A: By definition, all contributions are cash because they represent direct costs to the applicant. "In kind" contributions are non-cash contributions from third parties (i.e., anyone other than the applicant). Non-Federal contributions towards match, including cash and third party in-kind, are acceptable when such contributions for matches meet all of the following criteria:
- Are verifiable from the applicant's records (i.e. a log of volunteer hours, copies of donation receipts, etc.)
- Are not included as non-Federal matching contributions for any other Federally-assisted project or program (including other Prescott awards).
- Are necessary and reasonable for accomplishing project objectives.
- Are allowable under the Federal grants administrative requirements and Federal cost principles. For further explanation of the Federal grants requirements and cost principles, please refer to the Grants Management Circulars website.
- Are not paid by the Federal government under another award, except where authorized.
Volunteer services furnished by professional and technical personnel, consultants, and other skilled and unskilled labor may be counted as non-Federal match if the service is an integral and necessary part of an approved project. Rates for volunteer services shall be consistent with those paid for similar work in the recipient's organization (documentation of consistent salaries is helpful and may be necessary).
Q: What types of "construction costs" can be included in a proposal for a Prescott Grant?
A: For the Prescott Grant Program, allowable costs for construction include build-outs, alterations, upgrades and renovations to facilities. If construction costs are included, the proposal must allow the program office to determine whether the proposed costs are allowable, reasonable, and necessary. This includes any contractual arrangements that will be used to fulfill all or part of the construction work.
Q: How do I apply for a research permit?
A: If you need a research permit, please apply through NMFS Protected Resources Permit Program.
- Form 424-A (Budget Information: Non-Construction Project) [pdf]
- Project Title Page [pdf]
- Budget Table [pdf]
- Organizational Summary [pdf]
Q: How will the funds be equitably distributed among the NMFS Regions?

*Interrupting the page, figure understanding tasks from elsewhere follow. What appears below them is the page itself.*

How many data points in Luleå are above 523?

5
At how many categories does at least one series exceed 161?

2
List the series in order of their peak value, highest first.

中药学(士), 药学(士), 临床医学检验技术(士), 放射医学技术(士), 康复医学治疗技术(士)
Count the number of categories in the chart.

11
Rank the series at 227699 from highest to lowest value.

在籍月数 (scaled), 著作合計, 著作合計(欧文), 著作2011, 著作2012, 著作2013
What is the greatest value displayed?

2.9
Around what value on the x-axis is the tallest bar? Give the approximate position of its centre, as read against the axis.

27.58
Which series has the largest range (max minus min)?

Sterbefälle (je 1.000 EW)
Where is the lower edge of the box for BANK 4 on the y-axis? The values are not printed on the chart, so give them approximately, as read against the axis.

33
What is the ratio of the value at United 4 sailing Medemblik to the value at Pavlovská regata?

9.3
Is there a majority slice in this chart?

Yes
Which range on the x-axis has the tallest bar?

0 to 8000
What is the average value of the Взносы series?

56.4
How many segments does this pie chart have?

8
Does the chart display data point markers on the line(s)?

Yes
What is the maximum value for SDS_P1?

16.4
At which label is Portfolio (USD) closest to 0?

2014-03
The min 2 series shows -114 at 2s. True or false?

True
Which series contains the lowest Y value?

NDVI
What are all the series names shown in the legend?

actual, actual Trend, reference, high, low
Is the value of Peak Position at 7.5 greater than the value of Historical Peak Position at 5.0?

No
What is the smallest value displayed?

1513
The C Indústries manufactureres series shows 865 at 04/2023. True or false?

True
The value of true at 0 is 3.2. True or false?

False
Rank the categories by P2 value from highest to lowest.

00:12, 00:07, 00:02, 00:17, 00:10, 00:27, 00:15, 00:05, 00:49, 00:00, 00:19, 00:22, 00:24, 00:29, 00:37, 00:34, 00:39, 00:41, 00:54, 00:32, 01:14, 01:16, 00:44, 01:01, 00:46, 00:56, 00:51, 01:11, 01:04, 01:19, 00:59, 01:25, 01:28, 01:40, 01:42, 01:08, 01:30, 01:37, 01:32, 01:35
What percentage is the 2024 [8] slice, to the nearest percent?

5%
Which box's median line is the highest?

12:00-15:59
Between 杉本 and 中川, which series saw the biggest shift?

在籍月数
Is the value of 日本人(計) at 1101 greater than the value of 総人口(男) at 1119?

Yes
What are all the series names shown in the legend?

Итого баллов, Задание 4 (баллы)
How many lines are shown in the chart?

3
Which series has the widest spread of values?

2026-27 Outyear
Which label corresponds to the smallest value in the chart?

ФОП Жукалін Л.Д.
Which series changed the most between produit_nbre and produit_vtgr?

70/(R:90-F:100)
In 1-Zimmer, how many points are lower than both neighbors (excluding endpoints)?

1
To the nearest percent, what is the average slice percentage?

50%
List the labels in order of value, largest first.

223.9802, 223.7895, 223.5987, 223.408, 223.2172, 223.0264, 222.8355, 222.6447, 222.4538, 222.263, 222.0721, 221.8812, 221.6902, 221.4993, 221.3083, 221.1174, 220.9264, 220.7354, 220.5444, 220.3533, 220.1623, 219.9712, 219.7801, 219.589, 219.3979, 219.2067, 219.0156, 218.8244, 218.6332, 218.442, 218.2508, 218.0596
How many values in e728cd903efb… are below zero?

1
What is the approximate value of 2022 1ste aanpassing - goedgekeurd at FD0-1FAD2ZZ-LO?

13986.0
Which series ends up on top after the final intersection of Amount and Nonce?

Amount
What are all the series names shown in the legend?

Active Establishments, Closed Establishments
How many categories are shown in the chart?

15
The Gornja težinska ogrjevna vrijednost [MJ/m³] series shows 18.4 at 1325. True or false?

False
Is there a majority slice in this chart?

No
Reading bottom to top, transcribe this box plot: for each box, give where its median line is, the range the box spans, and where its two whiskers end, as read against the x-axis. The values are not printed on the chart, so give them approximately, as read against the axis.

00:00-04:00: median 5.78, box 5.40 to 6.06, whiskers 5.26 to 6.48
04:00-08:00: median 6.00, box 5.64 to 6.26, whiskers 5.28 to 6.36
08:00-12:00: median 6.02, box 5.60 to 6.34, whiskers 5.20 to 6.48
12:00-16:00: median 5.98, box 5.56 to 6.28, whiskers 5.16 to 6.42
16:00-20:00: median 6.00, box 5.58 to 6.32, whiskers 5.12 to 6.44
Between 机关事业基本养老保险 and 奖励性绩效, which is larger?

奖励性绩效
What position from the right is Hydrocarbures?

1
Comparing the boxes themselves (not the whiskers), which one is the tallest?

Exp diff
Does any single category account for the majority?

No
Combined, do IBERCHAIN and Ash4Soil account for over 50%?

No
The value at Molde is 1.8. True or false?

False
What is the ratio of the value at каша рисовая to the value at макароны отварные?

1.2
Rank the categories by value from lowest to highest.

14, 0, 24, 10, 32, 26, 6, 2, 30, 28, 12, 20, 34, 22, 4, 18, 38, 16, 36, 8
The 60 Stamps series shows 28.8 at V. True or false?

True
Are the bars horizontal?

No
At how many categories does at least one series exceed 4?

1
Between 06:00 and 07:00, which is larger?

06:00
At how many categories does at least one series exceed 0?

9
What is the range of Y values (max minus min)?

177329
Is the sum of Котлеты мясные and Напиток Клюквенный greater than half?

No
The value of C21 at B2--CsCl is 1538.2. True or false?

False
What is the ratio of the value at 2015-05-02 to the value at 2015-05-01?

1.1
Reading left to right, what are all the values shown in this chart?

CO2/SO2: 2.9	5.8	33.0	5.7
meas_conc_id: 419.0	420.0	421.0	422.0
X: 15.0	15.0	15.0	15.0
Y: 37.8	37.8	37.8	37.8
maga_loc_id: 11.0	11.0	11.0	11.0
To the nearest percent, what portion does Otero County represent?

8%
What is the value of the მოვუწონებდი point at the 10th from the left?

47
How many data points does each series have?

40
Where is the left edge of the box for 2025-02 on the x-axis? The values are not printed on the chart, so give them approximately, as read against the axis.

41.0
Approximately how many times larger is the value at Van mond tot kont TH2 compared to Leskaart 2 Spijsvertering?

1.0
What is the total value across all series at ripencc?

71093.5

A: Funds will be equitably distributed among NMFS Regions based on recommendations of the merit review process. A merit review panel, consisting of Federal representatives from each NMFS stranding region, MMHSRP staff, the Marine Mammal Commission and the U.S. Fish and Wildlife Service if possible, will evaluate technical review comments and scores, application materials, stranding statistics by region (i.e., geographic need for proposed projects), and the number of applications received by region. Equitable distribution will be determined by review of proposals by NMFS region using the best available stranding event data within each region. After proposals are prioritized within the regions, preference will be given to facilities within each region that have established records for rescuing or rehabilitating sick or stranded marine mammals and whose activities are planned so that they minimize any potential adverse impacts on the environment.